Unfortunately, Dr. Handsfield no longer answers questions here. I think you probably found an old question of his?
In any cause, hsv1 hasn't been studied as thoroughly as hsv2 has, in regards to ghsv1 transmission. We do know enough to tell you that you are probably overthinking this.
It's true that some people may have better results for hsv1 on famvir, another antiviral, but that's in regards to outbreak frequency, not shedding. Shedding hasn't been studied for hsv1 and anitvirals.
So this is what we do know:
Shedding rates: (and you can find all this in the herpes handbook - https://westoverheights.com/herpes/the-updated-herpes-handbook/)
HSV 2 genital 15-30% of days evaluated
HSV 1 genital 3-5% of days evaluated
HSV 1 oral 25% of days evaluated
HSV 2 oral 1% of days evaluated
We also know that ghsv1 generally results in far fewer outbreaks than ghsv2, and many people never get another outbreak after their first. That, combined with the lower shedding rates, means lower transmission.
So for transmission rates. We don't know the exact transmission rates for ghsv1, but here are the rates for ghsv2, and if your math is better than mine, maybe you can extrapolate some figures.

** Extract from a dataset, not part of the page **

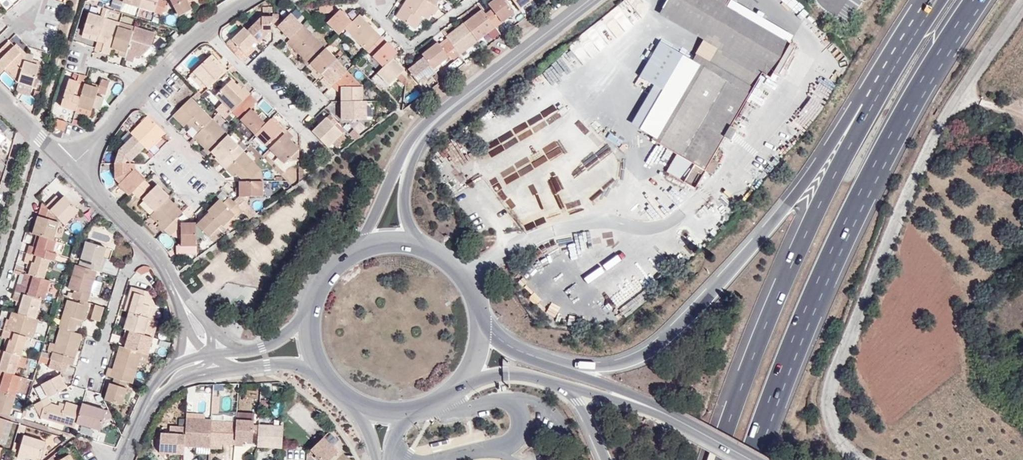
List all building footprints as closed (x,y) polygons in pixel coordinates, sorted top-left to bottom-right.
[(140,7),(155,12),(158,0),(142,0),(140,7)] [(155,12),(163,15),(167,1),(163,0),(158,0),(155,12)] [(192,9),(189,2),(187,0),(170,0),(179,16),(192,9)] [(439,7),(435,5),(427,0),(407,0),(396,17),(415,29),(423,16),(428,19),(432,13),(435,14),(439,7)] [(496,27),(514,13),(504,0),(495,0),(488,5),(492,10),(486,14),(496,27)] [(519,9),(532,0),(512,0),(519,9)] [(709,63),(743,82),(739,88),(749,94),(761,73),(770,78),(773,72),(779,75),(795,47),(725,6),(728,0),(667,0),(659,15),(717,48),(709,63)] [(333,12),(332,5),(319,7),(320,10),(316,11),(316,14),(333,12)] [(138,13),(153,17),(155,12),(140,7),(138,13)] [(464,23),(478,40),(487,33),(496,27),(486,14),(482,9),(464,23)] [(345,29),(352,23),(340,10),(328,22),(340,35),(345,29)] [(90,38),(97,40),(104,18),(89,13),(83,33),(91,35),(90,38)] [(290,39),(303,26),(290,14),(278,26),(290,39)] [(382,38),(359,15),(352,23),(345,29),(368,51),(382,38)] [(268,33),(273,33),(273,17),(262,17),(247,30),(259,43),(268,33)] [(104,43),(103,50),(102,52),(109,54),(110,52),(118,27),(119,22),(104,18),(97,40),(104,43)] [(132,31),(134,27),(119,22),(118,27),(132,31)] [(460,54),(478,40),(464,23),(446,36),(450,41),(460,54)] [(301,60),(308,66),(310,64),(325,49),(303,26),(290,39),(288,42),(303,58),(301,60)] [(126,52),(132,31),(118,27),(110,52),(111,53),(112,51),(118,53),(118,50),(126,52)] [(125,55),(124,59),(133,62),(135,56),(141,57),(151,46),(155,33),(134,27),(132,31),(126,52),(125,55)] [(244,28),(232,40),(236,46),(231,50),(243,62),(248,56),(261,44),(259,43),(247,30),(244,28)] [(392,58),(398,53),(382,38),(368,51),(384,67),(392,58)] [(97,40),(95,47),(103,50),(104,43),(97,40)] [(232,40),(226,45),(231,50),(236,46),(232,40)] [(632,122),(659,137),(702,64),(661,40),(639,77),(654,85),(632,122)] [(18,82),(26,54),(23,51),(20,53),(14,46),(8,41),(0,49),(0,64),(5,69),(18,82)] [(453,59),(460,54),(450,41),(442,46),(453,59)] [(438,42),(423,55),(433,69),(449,57),(438,42)] [(16,44),(14,46),(20,53),(23,51),(16,44)] [(285,45),(280,50),(284,54),(289,49),(285,45)] [(337,60),(325,49),(310,64),(322,75),(336,60),(337,60)] [(26,54),(18,82),(33,87),(39,66),(31,63),(33,59),(33,56),(26,54)] [(216,66),(220,63),(212,54),(208,57),(216,66)] [(420,85),(436,73),(433,69),(423,55),(416,60),(418,62),(409,70),(420,85)] [(209,89),(227,71),(220,63),(216,66),(208,57),(194,71),(205,84),(209,89)] [(404,70),(392,58),(384,67),(378,73),(390,84),(401,73),(404,70)] [(321,81),(330,89),(334,85),(348,72),(336,60),(322,75),(324,77),(321,81)] [(677,169),(674,175),(695,188),(705,170),(710,173),(713,172),(717,165),(716,162),(711,159),(718,149),(737,115),(749,94),(739,88),(743,82),(709,63),(702,64),(659,137),(660,142),(678,152),(671,166),(677,169)] [(201,88),(205,84),(194,71),(190,76),(201,88)] [(342,93),(342,102),(363,101),(362,87),(348,72),(334,85),(342,93)] [(86,77),(79,75),(77,81),(69,79),(61,106),(76,111),(78,106),(84,84),(86,77)] [(78,106),(92,111),(98,92),(106,94),(110,81),(102,79),(100,85),(99,88),(92,86),(84,84),(78,106)] [(242,102),(250,94),(243,87),(241,89),(231,79),(215,95),(232,112),(242,102)] [(191,98),(173,115),(184,126),(186,124),(188,122),(192,127),(198,133),(212,119),(191,98)] [(363,101),(342,102),(342,120),(367,120),(367,102),(363,101)] [(232,112),(255,134),(266,124),(258,116),(250,109),(250,110),(242,102),(232,112)] [(557,105),(483,140),(490,155),(564,120),(557,105)] [(78,106),(76,111),(91,116),(92,111),(78,106)] [(258,116),(266,124),(270,120),(262,112),(258,116)] [(338,122),(330,114),(327,117),(335,125),(338,122)] [(149,115),(131,133),(134,136),(145,147),(148,150),(165,132),(149,115)] [(737,115),(718,149),(723,152),(743,118),(737,115)] [(279,123),(273,117),(271,119),(277,125),(279,123)] [(312,131),(328,148),(343,134),(335,125),(327,117),(312,131)] [(65,130),(67,122),(57,119),(55,127),(65,130)] [(198,133),(194,137),(210,153),(211,151),(228,135),(212,119),(198,133)] [(269,149),(270,148),(287,131),(279,123),(277,125),(271,119),(270,120),(266,124),(255,134),(269,149)] [(344,128),(351,135),(355,130),(348,123),(344,128)] [(288,160),(299,159),(300,149),(290,140),(293,136),(287,131),(270,148),(285,164),(288,160)] [(221,164),(226,169),(244,151),(228,135),(211,151),(222,162),(221,164)] [(130,161),(145,147),(134,136),(119,150),(130,161)] [(244,151),(226,169),(233,175),(236,172),(245,181),(262,181),(263,181),(261,169),(244,151)] [(113,180),(129,196),(132,192),(144,181),(133,170),(131,173),(131,163),(113,163),(113,180)] [(667,171),(674,175),(677,169),(671,166),(667,171)] [(151,186),(145,180),(144,181),(132,192),(139,198),(151,186)] [(245,181),(240,181),(240,196),(263,196),(262,181),(245,181)] [(168,198),(169,196),(157,184),(143,198),(155,211),(168,198)] [(57,204),(62,200),(58,195),(53,200),(57,204)] [(47,206),(54,214),(65,225),(79,211),(65,196),(62,200),(57,204),(53,200),(47,206)] [(243,210),(243,211),(249,205),(240,196),(234,201),(243,210)] [(234,201),(230,197),(224,203),(220,199),(208,211),(209,212),(222,224),(223,226),(235,213),(238,216),(243,210),(234,201)] [(155,211),(151,215),(160,224),(165,230),(175,220),(183,212),(168,198),(155,211)] [(43,202),(33,233),(37,235),(41,236),(54,240),(59,222),(52,220),(54,214),(47,206),(43,202)] [(206,234),(209,236),(222,224),(209,212),(196,225),(196,238),(206,234)] [(223,226),(226,228),(238,216),(235,213),(223,226)] [(170,236),(181,226),(175,220),(165,230),(170,236)] [(181,246),(197,245),(196,238),(196,225),(196,223),(180,222),(181,226),(181,246)] [(213,241),(226,228),(223,226),(222,224),(209,236),(213,241)] [(30,246),(28,253),(50,260),(55,261),(57,254),(53,252),(57,241),(54,240),(41,236),(37,248),(33,247),(30,246)] [(97,271),(102,272),(104,266),(101,265),(104,257),(107,248),(87,241),(80,266),(97,271)] [(50,260),(28,253),(25,262),(28,263),(32,265),(31,269),(30,274),(34,276),(44,279),(50,260)] [(50,281),(55,262),(55,261),(50,260),(44,279),(50,281)] [(75,291),(73,298),(88,302),(97,271),(80,266),(76,265),(69,289),(75,291)] [(30,274),(25,273),(22,284),(30,287),(34,276),(30,274)] [(18,284),(16,291),(41,299),(44,300),(50,281),(44,279),(34,276),(30,287),(22,284),(18,284)] [(131,287),(125,311),(129,312),(149,318),(152,307),(150,305),(152,300),(147,291),(131,287)] [(41,299),(16,291),(13,300),(17,301),(22,303),(21,307),(19,314),(36,319),(41,299)] [(69,296),(60,328),(61,328),(75,332),(77,325),(79,320),(83,321),(84,321),(90,303),(88,302),(73,298),(69,296)] [(100,322),(104,307),(96,304),(92,320),(100,322)] [(19,314),(13,312),(10,320),(7,331),(27,337),(33,339),(39,319),(36,319),(19,314)] [(129,312),(126,324),(124,329),(126,329),(144,335),(149,318),(129,312)] [(149,318),(144,335),(154,338),(159,321),(154,319),(149,318)] [(73,366),(82,334),(75,332),(61,328),(56,344),(51,343),(48,352),(53,353),(51,359),(70,365),(73,366)] [(141,352),(149,354),(154,338),(144,335),(126,329),(124,337),(128,339),(125,348),(141,352)] [(21,356),(27,337),(7,331),(5,330),(2,338),(6,339),(10,340),(9,346),(7,352),(20,356),(21,356)] [(108,368),(106,376),(114,378),(128,382),(132,384),(138,363),(141,352),(125,348),(120,346),(113,369),(108,368)] [(15,375),(17,366),(20,356),(7,352),(5,351),(2,362),(0,361),(0,371),(15,375)] [(146,365),(149,354),(141,352),(138,363),(146,365)] [(25,369),(28,358),(21,356),(20,356),(17,366),(25,369)] [(51,359),(49,370),(67,374),(70,365),(51,359)] [(16,396),(17,391),(21,377),(15,375),(0,371),(0,379),(3,380),(0,391),(0,392),(16,396)] [(49,397),(68,387),(61,375),(42,385),(49,397)] [(24,393),(28,379),(21,377),(17,391),(24,393)] [(128,382),(114,378),(112,384),(126,388),(128,382)] [(127,388),(126,388),(112,384),(110,383),(104,400),(122,405),(127,388)] [(10,416),(16,396),(0,392),(0,413),(10,416)] [(41,417),(75,427),(76,423),(81,407),(66,402),(66,404),(64,408),(59,407),(52,404),(48,398),(34,405),(41,417)] [(106,411),(82,403),(81,407),(76,423),(100,430),(103,422),(106,411)] [(113,417),(108,407),(106,411),(103,422),(113,417)] [(254,413),(236,412),(236,420),(254,421),(254,413)] [(211,421),(211,420),(186,419),(185,426),(185,435),(184,446),(199,447),(209,447),(209,446),(209,443),(211,421)] [(254,421),(236,420),(236,423),(234,444),(234,446),(242,446),(243,441),(252,442),(254,425),(254,421)] [(236,423),(211,421),(209,443),(221,443),(234,444),(236,423)] [(185,426),(169,425),(169,434),(185,435),(185,426)] [(284,426),(258,425),(257,442),(257,446),(282,448),(282,447),(284,426)] [(159,453),(184,454),(184,446),(185,435),(169,434),(160,434),(159,453)] [(45,442),(24,436),(17,458),(25,459),(26,457),(27,454),(41,458),(45,442)] [(323,437),(310,450),(320,459),(330,459),(337,453),(323,437)] [(46,456),(45,455),(49,443),(45,442),(41,458),(40,459),(41,459),(46,456)]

Ghsv2 transmission, female to male, over the course of a year, assuming sex 2-3 times a week:
Only avoiding sex during an outbreak - 4-5%
Adding condoms OR daily suppression - 2-3%
Adding condoms AND daily suppression - 1-2%
So do you need a daily med? Medically and statistically, probably not. Will it hurt you? Nope. You don't need a higher dose of valtrex (or acyclovir, which is cheaper and just as effective, but that's a twice a day dose, so for most, it comes down to cost vs. convenience).
How do you know your partner is not infected? 90% of those who are infected don't know they have it because they've never had any symptoms. Given that half of the adult population has it, your partner should ask for a type specific IgG blood test to know for sure. If he has it already, he can't get it again.